RLE masks are run-length encoded binary masks. Instead of storing every pixel in a segmentation mask, they store how many consecutive pixels belong to the background or foreground.

This is useful because masks often contain large contiguous regions, so the compressed representation is much smaller than saving the full H x W array.

Idea

A binary mask might look like this when flattened into a 1D array:

0 0 0 1 1 1 1 0 0 1

One way to encode it is as runs:

3 zeros, 4 ones, 2 zeros, 1 one

So the RLE representation becomes:

[3, 4, 2, 1]

Depending on the dataset or library, the exact convention changes:

  • some formats store alternating run lengths
  • some store (start, length) pairs
  • some flatten row-major order
  • some flatten column-major order
  • some use 1-indexed positions instead of 0-indexed

Those details matter a lot.

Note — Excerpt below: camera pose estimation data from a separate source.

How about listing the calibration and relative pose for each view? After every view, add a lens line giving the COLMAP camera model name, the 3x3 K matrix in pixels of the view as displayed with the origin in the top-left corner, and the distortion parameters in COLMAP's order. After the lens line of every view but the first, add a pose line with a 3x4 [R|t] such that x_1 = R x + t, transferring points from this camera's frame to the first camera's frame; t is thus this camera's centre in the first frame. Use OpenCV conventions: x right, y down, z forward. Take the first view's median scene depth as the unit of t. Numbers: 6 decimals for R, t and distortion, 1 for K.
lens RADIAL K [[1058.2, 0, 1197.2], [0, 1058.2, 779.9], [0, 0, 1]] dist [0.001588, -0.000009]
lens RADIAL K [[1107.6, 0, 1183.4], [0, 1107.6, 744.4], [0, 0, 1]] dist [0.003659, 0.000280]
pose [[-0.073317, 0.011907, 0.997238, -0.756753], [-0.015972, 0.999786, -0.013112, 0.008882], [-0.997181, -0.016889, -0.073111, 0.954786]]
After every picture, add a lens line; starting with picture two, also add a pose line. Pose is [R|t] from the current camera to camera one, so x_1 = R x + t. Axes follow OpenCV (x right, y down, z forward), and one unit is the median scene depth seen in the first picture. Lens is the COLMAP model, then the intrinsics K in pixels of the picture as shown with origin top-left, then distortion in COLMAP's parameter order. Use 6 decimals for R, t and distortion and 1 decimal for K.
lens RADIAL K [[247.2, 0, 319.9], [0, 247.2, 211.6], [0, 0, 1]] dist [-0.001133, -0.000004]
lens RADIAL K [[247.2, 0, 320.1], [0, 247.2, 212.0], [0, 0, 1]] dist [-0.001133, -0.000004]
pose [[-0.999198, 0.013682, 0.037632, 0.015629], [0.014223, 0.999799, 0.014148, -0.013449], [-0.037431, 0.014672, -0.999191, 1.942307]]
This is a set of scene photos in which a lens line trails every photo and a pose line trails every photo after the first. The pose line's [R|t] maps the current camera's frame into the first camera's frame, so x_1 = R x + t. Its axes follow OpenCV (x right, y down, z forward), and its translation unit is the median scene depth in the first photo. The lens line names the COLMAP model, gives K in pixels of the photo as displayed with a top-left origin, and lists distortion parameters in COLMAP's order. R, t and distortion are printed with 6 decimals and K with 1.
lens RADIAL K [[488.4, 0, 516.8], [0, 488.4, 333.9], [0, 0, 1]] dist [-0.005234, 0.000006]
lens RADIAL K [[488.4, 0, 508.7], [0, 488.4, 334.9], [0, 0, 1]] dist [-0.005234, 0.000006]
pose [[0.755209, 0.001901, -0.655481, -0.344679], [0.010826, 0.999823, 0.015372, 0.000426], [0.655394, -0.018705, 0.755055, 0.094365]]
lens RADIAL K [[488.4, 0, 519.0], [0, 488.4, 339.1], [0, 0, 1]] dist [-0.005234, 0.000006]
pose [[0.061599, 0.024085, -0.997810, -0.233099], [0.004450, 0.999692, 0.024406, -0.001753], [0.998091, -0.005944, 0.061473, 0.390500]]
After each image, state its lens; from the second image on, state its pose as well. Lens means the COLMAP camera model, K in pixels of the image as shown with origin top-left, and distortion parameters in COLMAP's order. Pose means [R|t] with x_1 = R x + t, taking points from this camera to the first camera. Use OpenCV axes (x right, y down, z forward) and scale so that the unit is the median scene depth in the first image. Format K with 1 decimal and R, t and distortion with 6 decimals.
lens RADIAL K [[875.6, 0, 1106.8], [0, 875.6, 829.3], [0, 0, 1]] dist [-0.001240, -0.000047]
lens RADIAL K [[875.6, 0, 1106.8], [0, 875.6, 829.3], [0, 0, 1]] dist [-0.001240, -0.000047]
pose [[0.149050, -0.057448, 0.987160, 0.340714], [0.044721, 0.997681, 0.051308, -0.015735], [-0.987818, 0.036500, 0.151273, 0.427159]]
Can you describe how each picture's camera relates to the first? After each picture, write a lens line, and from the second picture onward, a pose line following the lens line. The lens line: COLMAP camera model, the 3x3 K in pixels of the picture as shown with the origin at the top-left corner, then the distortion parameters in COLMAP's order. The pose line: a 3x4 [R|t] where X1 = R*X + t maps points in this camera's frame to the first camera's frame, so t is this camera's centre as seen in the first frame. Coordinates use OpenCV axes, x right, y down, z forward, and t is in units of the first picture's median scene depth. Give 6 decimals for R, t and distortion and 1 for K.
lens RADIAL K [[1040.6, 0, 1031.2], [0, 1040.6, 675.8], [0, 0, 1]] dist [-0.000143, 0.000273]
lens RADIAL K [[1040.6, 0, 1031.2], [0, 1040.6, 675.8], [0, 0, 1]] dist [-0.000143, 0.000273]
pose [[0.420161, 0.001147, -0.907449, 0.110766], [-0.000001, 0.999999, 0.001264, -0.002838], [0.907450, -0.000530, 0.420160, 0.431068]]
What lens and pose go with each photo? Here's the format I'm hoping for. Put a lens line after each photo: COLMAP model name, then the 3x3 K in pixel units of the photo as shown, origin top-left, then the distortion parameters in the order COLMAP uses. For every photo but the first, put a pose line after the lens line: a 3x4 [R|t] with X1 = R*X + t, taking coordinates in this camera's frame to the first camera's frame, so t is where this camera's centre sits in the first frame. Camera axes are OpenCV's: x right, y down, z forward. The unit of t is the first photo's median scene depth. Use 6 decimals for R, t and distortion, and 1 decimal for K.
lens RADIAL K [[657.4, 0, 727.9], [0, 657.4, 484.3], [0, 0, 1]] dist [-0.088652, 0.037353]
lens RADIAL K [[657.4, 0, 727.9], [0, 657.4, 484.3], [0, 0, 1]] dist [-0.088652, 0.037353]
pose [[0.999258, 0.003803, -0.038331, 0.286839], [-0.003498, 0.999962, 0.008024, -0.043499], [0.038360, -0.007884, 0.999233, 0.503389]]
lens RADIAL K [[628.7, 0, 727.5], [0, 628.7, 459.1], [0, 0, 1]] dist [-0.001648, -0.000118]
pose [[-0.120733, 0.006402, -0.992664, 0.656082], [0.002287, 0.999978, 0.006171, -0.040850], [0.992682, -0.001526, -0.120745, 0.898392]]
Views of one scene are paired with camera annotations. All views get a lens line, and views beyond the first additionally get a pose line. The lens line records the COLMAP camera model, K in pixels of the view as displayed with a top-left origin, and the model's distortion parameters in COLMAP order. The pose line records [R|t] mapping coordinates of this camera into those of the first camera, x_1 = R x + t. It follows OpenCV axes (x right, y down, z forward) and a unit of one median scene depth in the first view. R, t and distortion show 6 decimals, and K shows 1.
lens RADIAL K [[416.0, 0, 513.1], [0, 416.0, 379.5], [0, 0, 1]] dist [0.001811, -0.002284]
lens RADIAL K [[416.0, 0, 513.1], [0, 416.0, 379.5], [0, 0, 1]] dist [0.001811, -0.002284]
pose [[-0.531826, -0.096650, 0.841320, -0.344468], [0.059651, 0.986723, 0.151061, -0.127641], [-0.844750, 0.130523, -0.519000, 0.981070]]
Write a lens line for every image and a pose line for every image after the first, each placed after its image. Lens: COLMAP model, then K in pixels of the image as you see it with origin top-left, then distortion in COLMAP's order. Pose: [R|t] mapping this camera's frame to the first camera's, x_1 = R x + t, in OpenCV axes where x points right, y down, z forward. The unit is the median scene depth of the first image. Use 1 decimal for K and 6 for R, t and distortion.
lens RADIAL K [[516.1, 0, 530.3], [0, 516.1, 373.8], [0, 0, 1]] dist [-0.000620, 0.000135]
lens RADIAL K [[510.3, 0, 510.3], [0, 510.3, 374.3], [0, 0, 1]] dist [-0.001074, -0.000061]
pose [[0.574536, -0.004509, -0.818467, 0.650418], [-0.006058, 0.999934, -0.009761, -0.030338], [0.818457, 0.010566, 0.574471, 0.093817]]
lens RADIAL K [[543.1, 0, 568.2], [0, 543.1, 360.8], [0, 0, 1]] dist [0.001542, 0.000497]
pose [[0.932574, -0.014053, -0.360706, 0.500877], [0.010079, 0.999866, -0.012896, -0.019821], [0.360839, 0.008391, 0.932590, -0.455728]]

Two systems can both say “RLE mask” while meaning slightly different encodings.

Why It Is Used

RLE masks are common in computer vision because they:

  • reduce storage size for sparse or contiguous masks
  • are easy to serialize in JSON or dataset annotations
  • are widely used in segmentation competitions and labeling tools

You will often see them in:

  • COCO-style annotations
  • medical image segmentation datasets
  • instance segmentation pipelines

Example

Suppose a 4 x 4 mask is:

0 0 1 1
0 0 1 1
0 0 0 0
1 1 0 0

If you flatten it, the encoded result depends on the flattening order. That is one of the main sources of bugs when decoding RLE masks.

Practical Notes

  • Always check the expected flattening order before decoding.
  • Always check whether the encoding starts with background or foreground.
  • If the mask looks rotated, shifted, or scrambled, the flattening convention is probably wrong.
  • RLE is great for binary masks, but it is not ideal for every type of image data.

RLE masks are basically a compact way to represent segmentation masks by storing runs of identical pixels rather than every individual pixel.